What needs to be done: Copy all the lines of the data that include the word "sudo".

Data extract:
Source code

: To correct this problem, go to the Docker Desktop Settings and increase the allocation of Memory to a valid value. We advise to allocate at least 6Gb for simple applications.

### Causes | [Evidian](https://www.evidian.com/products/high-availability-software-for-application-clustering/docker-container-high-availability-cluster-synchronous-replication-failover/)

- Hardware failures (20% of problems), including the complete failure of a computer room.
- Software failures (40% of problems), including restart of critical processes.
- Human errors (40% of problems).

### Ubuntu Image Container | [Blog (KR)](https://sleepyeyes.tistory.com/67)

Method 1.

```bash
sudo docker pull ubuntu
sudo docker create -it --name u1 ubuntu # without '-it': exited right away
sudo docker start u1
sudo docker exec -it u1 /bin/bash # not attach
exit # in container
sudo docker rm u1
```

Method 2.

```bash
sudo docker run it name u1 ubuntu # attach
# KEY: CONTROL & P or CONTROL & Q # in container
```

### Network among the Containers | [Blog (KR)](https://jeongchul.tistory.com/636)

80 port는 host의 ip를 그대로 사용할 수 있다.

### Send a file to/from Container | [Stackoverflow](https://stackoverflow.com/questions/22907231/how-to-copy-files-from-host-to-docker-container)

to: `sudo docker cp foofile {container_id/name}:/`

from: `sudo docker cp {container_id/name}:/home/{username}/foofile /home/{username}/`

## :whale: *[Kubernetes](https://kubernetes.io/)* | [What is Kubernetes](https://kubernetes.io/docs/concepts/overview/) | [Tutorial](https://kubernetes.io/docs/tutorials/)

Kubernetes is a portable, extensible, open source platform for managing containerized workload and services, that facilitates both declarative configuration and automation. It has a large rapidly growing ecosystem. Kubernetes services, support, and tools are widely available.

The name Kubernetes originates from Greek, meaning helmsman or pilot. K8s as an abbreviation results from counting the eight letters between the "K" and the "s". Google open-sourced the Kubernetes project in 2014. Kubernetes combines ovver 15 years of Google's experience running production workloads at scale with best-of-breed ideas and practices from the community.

Written answer:
sudo docker pull ubuntu
sudo docker create -it --name u1 ubuntu # without '-it': exited right away
sudo docker start u1
sudo docker exec -it u1 /bin/bash # not attach
sudo docker rm u1
sudo docker run it name u1 ubuntu # attach
to: `sudo docker cp foofile {container_id/name}:/`
from: `sudo docker cp {container_id/name}:/home/{username}/foofile /home/{username}/`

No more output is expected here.